As the liberal streamer Hasan Piker told The New York Times, “I think we’re going to see a lot more indecipherable politics around meme culture and what my generation considers to be ‘brain rot.’”
In this piece, Derek Thompson examines the phenomenon of “sad young terminally online men.” Citing research by the FBI, he writes that “modern assassins are more isolated, more disorganized, and more driven by a mosaic of views that defy easy categorization, because they emerge from texts, posts, and tabs, rather than from institutions and movements.”
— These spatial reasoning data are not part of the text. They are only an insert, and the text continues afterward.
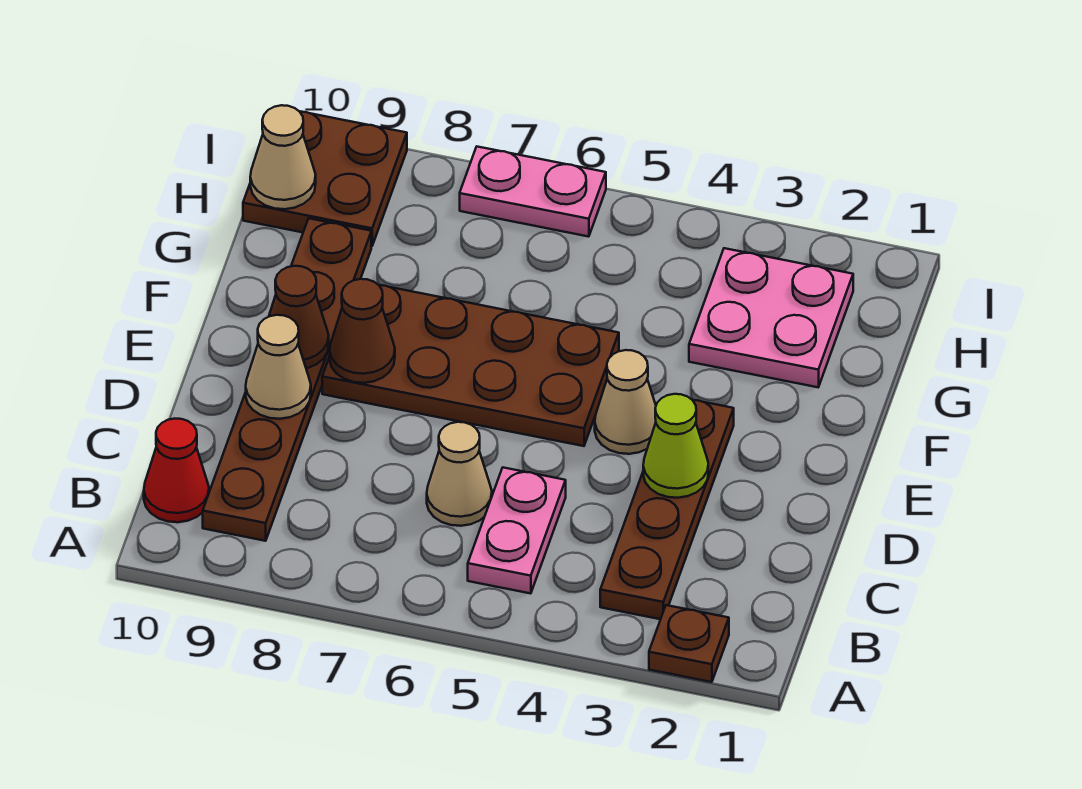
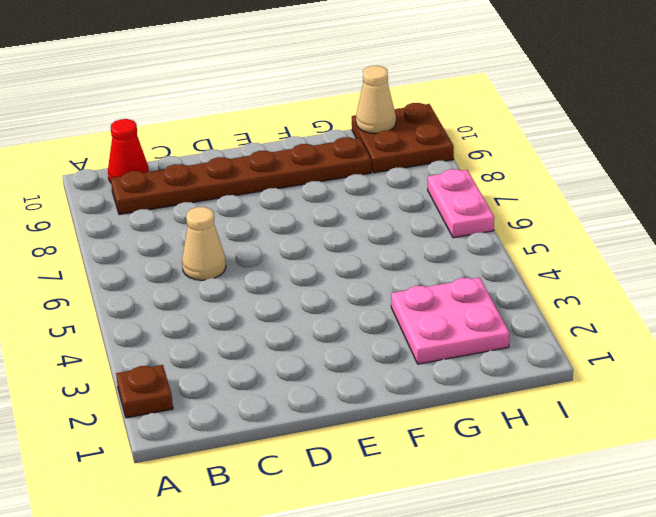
none -> brown 1x4 plate [600,400,734,619]
none -> pink 1x2 plate [468,468,566,594]
none -> tan 1x1 cone [595,350,656,454]

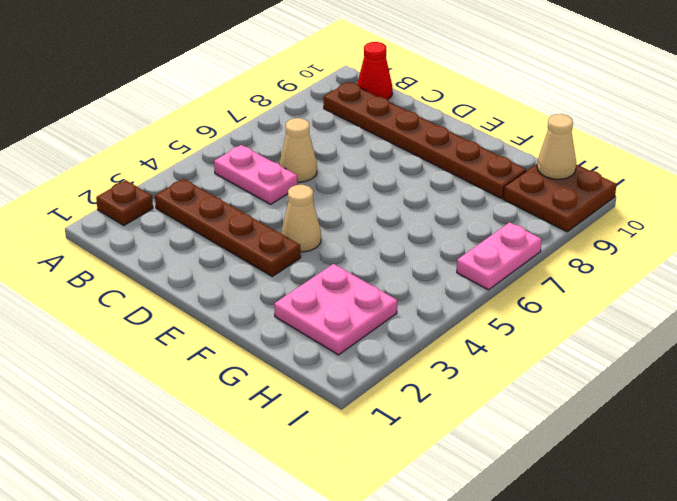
none -> brown 2x4 plate [322,285,619,446]
none -> lime 1x1 cone [643,394,708,498]
none -> tan 1x1 cone [246,315,311,419]

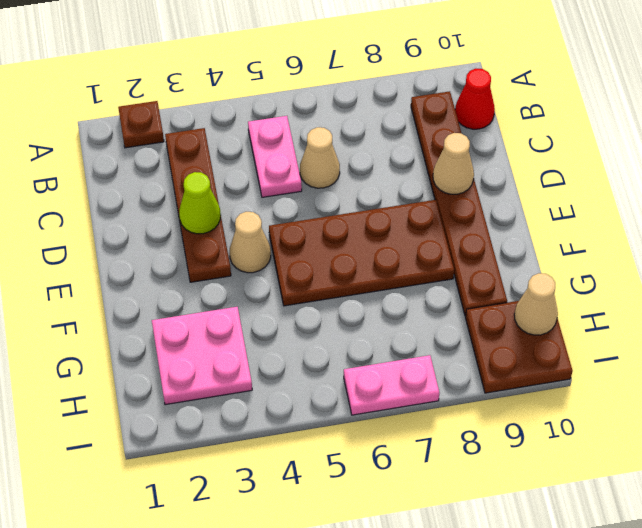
none -> brown 1x1 cone [330,279,395,383]
none -> brown 1x1 cone [269,266,329,368]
The race to decipher the messages on the bullet casings—and the overly literal way many officials and journalists seem to be interpreting them—is reminiscent of a pivotal scene from Adolescence.
Bascombe is at the local high school, speaking to Katie’s classmates about what might have led to her murder, when his teenage son Adam (Amari Bacchus) pulls him aside to explain the coded emojis Katie used in messages on Jamie’s Instagram account. His father is baffled by the way young people communicate with each other.
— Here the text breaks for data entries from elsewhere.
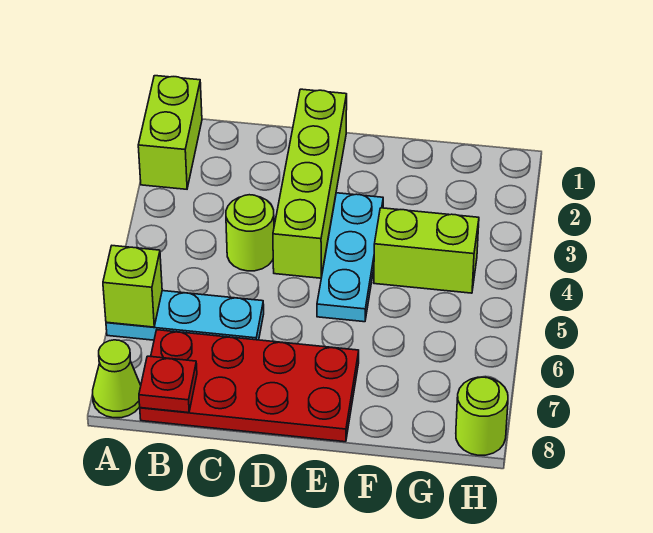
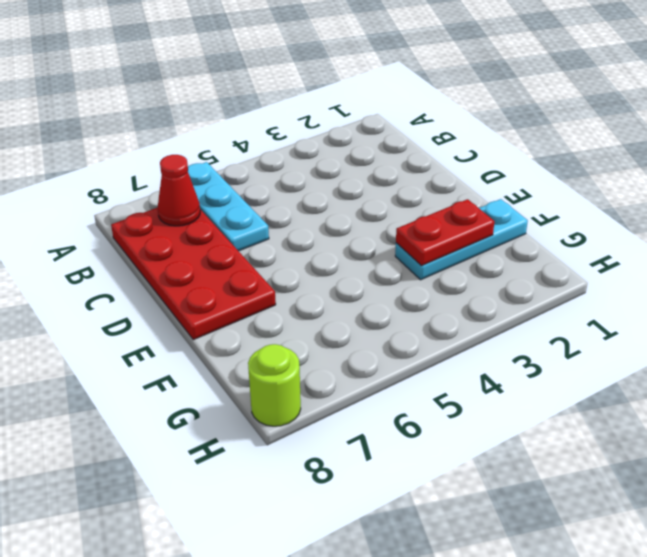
red 1x1 cone [158,155,200,226] -> none
cyan 1x3 plate [395,199,528,280] -> cyan 1x3 plate moved to [317,193,383,322]
red 1x2 plate [396,199,495,266] -> none
none -> lime 1x2 brick [138,76,202,189]
none -> lime 1x1 cone [93,340,141,418]

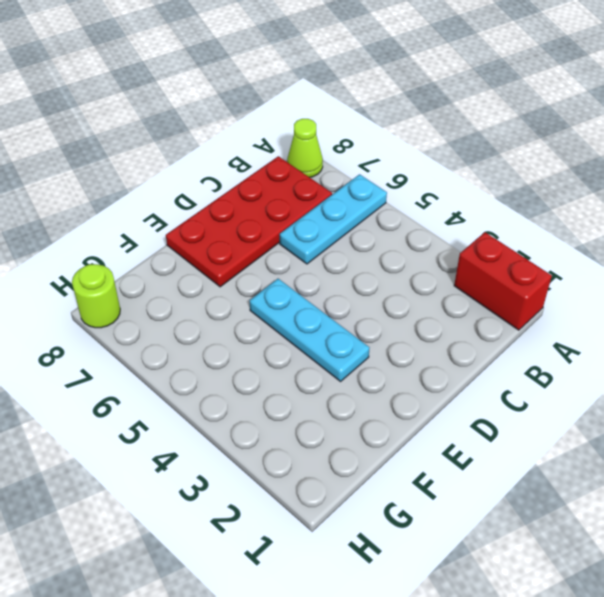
red 1x2 brick [454,232,552,330] -> lime 1x2 brick [138,76,202,189]
none -> lime 1x1 round brick [226,195,274,271]
none -> lime 1x4 brick [273,89,347,278]

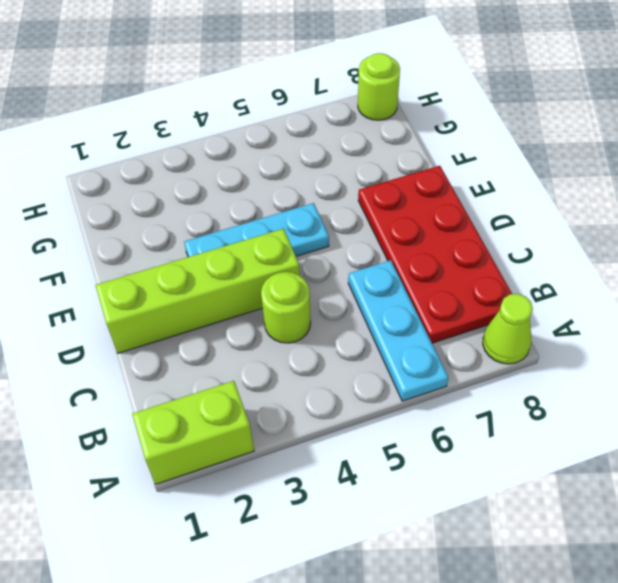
none -> lime 1x2 brick [374,208,479,293]
none -> lime 1x1 brick [103,246,162,327]

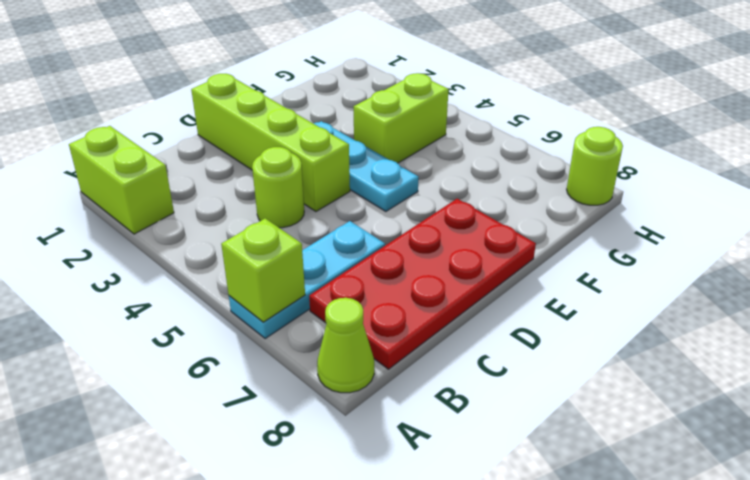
none -> red 1x1 plate [139,356,197,413]

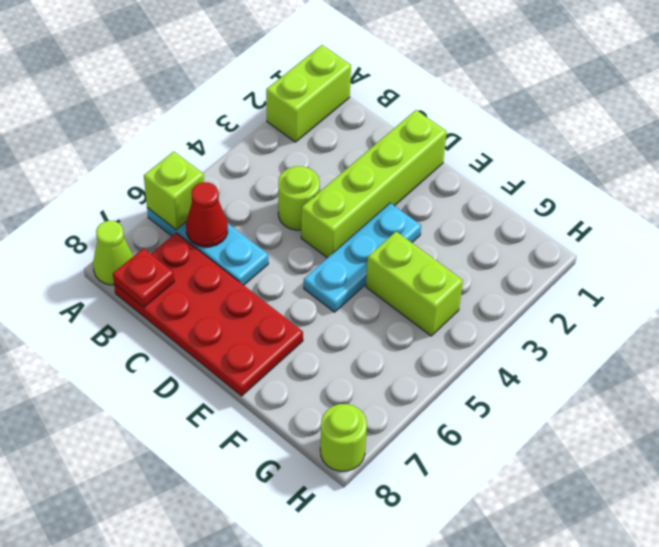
red 1x1 cone [186,182,228,247] -> none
“My brain can’t take all this,” he says.
Adam is exasperated with his father for being old and obtuse. “It was embarrassing watching you blunder about,” he says.
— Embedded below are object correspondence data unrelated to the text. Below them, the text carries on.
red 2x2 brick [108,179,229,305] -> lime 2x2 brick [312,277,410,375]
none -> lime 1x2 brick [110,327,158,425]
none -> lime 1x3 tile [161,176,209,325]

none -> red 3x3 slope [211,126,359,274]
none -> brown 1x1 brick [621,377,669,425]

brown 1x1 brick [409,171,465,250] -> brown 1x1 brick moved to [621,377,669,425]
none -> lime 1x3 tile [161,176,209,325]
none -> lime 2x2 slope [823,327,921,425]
The lingering power of Adolescence lies in its refusal to provide easy explanations for Jamie’s crime and the circumstances that led to it. Over the course of the series, it becomes evident that Jamie was spending far too much time online and had gotten sucked into the most toxic corners of the manosphere—“that Andrew Tate shite,” as Frank puts it. But other boys at school have been exposed to the same misogynist rhetoric. Why haven’t they killed anyone?
The teachers at Jamie’s school seem too overwhelmed with discipline and beaten down by bureaucracy to serve as mentors. And Jamie’s parents are loving but seemingly too caught up in the daily grind to find time to emotionally connect with their son.
“He never left his room. He’d come home, slam the door, straight up the stairs, onto the computer,” says Jamie’s distraught mother, Manda (Christine Tremarco), during a climactic conversation with her husband in the show’s final episode. Eddie admits he naively believed Jamie was safe from harm because he was in his room. She gently concludes they could have done more to help their son—and, by extension, save Katie.
“I think it would be ok for us to think that,” she says.
Adolescence has a lot to say about the corrosive influence of the internet and the increasing social isolation of boys and young men. But it doesn’t solely pin the blame on Andrew Tate, the manosphere, or even “social media” writ large. Its disquieting message is that we are all at fault, that we all do things that have unintended consequences and could potentially contribute to an unspeakable tragedy.
“We didn’t want to be pointing a finger at anyone specifically,” Graham told a reporter on the red carpet Sunday, “Instead of saying who’s responsible, why don’t we look at it from a point of view where maybe we are all accountable…the parents, the school system…society, the government. Maybe have a look at it as a collective and let’s try and work this thing out together.”
Meredith Blake is the culture columnist for The Contrarian




I like "maybe we are all accountable." We allow kids to have guns, we don't know how to control social media, we don't provide mental health help in our schools for the socially isolated (which I was, but I could count on my parents' love--I knew they cared), maybe I don't give my grandchildren enough hugs...
excellent piece that puts some many reasons, pieces of the event both fictional and real, into a big unsolved 2000 puzzle box. The economic pressure on both parents to work, the exhaustion at home, the ubiquity of everything online and TV...the opposite of how small communities used to make everyone responsible for everyone.